Write out the material below exactly as it stands, from its first line up to and including the line with "Output: 10:55", and nothing after that line.
* Begin Record extracts *
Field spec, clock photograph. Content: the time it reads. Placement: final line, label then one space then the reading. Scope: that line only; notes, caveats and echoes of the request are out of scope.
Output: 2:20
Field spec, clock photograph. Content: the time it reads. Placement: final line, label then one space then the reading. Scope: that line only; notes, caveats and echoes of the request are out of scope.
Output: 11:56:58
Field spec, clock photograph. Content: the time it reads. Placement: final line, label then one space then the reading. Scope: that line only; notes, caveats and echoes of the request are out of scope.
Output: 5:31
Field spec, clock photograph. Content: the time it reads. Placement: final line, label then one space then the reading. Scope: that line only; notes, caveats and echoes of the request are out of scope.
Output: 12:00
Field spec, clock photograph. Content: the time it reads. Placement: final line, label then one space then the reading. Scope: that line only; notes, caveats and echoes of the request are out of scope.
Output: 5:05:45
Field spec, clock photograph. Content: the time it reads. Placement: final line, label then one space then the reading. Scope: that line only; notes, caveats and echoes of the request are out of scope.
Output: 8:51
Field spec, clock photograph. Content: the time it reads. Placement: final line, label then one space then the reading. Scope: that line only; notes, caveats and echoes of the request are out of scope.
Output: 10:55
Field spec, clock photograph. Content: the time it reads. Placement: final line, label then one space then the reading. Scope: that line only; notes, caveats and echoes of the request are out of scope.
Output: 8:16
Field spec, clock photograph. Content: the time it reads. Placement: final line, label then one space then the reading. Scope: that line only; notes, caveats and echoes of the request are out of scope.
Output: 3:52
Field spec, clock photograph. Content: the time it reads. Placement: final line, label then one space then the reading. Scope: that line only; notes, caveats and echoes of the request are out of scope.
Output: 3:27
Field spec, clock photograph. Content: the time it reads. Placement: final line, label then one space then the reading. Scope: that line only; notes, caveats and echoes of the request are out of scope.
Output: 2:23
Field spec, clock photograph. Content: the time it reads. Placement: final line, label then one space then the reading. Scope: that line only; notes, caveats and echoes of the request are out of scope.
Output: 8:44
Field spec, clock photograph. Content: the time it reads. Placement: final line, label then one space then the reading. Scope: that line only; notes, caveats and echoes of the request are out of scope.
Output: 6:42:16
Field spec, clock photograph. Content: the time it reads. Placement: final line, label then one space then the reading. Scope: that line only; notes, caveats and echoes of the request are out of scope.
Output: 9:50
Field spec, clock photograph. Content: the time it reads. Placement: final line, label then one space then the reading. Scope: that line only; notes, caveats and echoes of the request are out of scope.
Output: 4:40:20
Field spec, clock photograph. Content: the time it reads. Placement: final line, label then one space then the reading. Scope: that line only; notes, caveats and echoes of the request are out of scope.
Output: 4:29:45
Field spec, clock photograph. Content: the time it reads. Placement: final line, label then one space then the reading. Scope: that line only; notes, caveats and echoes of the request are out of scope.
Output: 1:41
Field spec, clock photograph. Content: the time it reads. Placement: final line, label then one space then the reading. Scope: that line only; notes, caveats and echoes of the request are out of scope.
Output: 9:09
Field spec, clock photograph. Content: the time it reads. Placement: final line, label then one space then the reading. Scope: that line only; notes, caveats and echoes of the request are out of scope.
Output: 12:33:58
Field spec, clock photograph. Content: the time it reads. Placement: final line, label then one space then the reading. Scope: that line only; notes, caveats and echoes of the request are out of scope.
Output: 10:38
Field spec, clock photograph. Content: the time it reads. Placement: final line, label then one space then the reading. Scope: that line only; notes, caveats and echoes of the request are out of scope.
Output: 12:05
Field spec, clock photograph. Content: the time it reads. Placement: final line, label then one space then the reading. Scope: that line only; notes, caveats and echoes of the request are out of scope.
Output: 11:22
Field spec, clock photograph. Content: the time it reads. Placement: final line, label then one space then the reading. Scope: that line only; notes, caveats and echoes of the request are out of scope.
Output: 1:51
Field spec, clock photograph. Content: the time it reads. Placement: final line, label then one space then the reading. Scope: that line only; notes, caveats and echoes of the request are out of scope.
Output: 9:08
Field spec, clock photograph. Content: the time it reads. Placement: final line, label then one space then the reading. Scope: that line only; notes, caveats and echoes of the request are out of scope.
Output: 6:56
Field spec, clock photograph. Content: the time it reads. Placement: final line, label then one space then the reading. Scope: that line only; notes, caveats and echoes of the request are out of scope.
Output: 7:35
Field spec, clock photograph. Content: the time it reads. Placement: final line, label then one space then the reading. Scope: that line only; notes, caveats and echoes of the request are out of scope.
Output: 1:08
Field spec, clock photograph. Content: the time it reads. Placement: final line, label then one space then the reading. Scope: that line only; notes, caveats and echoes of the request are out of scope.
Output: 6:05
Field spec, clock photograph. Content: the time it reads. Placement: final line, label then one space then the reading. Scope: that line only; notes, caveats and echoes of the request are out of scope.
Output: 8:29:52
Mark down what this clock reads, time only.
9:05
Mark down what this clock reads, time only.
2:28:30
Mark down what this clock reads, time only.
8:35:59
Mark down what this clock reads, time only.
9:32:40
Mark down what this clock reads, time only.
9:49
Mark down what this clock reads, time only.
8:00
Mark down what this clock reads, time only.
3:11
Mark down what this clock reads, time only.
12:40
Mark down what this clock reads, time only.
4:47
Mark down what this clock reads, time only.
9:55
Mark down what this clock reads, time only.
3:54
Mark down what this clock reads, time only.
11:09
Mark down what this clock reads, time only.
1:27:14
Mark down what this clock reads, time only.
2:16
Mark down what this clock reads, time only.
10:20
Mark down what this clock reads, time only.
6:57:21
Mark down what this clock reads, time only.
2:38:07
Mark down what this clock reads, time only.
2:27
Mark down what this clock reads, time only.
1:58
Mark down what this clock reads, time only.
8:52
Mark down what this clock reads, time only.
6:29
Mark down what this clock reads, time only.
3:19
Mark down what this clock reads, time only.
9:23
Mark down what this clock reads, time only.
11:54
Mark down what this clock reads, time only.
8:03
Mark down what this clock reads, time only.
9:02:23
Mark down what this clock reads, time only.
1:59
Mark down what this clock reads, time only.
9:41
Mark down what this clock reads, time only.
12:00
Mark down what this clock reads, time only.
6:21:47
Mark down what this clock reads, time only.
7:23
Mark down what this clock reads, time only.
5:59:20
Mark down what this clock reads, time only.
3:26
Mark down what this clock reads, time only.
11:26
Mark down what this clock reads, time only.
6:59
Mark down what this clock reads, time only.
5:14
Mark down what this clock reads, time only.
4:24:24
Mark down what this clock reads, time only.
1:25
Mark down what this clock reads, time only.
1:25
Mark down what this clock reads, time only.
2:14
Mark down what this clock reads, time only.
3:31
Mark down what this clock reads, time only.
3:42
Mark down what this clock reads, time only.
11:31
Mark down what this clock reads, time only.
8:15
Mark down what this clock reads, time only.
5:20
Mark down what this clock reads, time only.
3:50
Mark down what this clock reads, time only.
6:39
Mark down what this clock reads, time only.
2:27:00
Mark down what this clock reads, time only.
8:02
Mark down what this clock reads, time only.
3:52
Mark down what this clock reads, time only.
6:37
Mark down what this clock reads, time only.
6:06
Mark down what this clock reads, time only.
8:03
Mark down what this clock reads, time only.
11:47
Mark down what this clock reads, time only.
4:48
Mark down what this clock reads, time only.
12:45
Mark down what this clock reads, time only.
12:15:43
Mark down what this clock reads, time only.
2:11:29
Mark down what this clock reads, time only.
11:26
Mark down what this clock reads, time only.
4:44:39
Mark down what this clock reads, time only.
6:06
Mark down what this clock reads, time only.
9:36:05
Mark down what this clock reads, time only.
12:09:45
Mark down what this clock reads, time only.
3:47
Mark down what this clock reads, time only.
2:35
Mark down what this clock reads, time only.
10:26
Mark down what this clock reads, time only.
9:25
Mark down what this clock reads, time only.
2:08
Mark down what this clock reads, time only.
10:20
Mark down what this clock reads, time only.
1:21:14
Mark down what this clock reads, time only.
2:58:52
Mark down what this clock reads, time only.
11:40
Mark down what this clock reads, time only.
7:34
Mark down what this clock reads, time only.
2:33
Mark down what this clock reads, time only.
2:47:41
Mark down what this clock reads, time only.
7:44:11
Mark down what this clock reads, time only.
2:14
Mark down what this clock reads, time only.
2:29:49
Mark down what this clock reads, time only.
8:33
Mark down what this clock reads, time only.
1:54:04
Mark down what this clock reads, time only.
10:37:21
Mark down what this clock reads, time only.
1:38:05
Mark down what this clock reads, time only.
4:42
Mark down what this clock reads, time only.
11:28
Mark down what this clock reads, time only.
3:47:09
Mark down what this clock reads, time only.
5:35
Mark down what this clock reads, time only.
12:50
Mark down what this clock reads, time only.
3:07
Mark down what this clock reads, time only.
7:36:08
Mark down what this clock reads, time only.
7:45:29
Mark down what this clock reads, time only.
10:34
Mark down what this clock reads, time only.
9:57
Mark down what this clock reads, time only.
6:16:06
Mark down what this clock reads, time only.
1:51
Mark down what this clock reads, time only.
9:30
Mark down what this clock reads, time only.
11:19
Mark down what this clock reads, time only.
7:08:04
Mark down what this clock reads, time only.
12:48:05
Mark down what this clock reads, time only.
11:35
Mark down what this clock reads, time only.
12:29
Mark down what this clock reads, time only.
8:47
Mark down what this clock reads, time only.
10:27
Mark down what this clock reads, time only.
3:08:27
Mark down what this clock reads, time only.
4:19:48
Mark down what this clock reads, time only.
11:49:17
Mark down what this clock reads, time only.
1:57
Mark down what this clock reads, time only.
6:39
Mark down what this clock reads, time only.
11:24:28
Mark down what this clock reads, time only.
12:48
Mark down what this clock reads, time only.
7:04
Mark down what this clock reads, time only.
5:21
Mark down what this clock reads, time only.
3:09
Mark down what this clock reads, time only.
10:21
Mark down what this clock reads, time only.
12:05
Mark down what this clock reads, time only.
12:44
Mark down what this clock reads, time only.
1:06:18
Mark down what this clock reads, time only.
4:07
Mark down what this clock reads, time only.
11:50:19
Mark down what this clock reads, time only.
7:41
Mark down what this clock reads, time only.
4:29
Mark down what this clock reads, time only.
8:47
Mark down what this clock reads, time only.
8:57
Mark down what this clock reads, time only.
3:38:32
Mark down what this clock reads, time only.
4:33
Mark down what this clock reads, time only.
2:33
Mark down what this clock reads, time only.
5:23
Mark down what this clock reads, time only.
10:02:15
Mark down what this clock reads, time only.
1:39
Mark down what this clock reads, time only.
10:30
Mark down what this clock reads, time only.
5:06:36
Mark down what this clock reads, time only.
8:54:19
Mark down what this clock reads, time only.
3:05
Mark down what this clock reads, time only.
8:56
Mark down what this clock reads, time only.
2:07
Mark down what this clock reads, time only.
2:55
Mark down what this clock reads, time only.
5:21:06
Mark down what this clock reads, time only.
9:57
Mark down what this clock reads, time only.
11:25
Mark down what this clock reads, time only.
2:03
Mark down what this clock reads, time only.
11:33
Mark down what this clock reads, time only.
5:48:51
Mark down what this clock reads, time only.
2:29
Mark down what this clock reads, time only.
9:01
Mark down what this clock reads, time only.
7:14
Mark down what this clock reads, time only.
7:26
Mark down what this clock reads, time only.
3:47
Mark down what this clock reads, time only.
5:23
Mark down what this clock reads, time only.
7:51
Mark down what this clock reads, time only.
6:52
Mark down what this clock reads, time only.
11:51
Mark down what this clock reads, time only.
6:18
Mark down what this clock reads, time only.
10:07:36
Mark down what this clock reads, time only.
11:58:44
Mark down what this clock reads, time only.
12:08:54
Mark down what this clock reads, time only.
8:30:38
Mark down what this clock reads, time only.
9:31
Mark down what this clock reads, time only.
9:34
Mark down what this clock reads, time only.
* End Record extracts *
# Task response
Field spec, clock photograph. Content: the time it reads. Placement: final line, label then one space then the reading. Scope: that line only; notes, caveats and echoes of the request are out of scope.
Output: 2:20
Field spec, clock photograph. Content: the time it reads. Placement: final line, label then one space then the reading. Scope: that line only; notes, caveats and echoes of the request are out of scope.
Output: 11:56:58
Field spec, clock photograph. Content: the time it reads. Placement: final line, label then one space then the reading. Scope: that line only; notes, caveats and echoes of the request are out of scope.
Output: 5:31
Field spec, clock photograph. Content: the time it reads. Placement: final line, label then one space then the reading. Scope: that line only; notes, caveats and echoes of the request are out of scope.
Output: 12:00
Field spec, clock photograph. Content: the time it reads. Placement: final line, label then one space then the reading. Scope: that line only; notes, caveats and echoes of the request are out of scope.
Output: 5:05:45
Field spec, clock photograph. Content: the time it reads. Placement: final line, label then one space then the reading. Scope: that line only; notes, caveats and echoes of the request are out of scope.
Output: 8:51
Field spec, clock photograph. Content: the time it reads. Placement: final line, label then one space then the reading. Scope: that line only; notes, caveats and echoes of the request are out of scope.
Output: 10:55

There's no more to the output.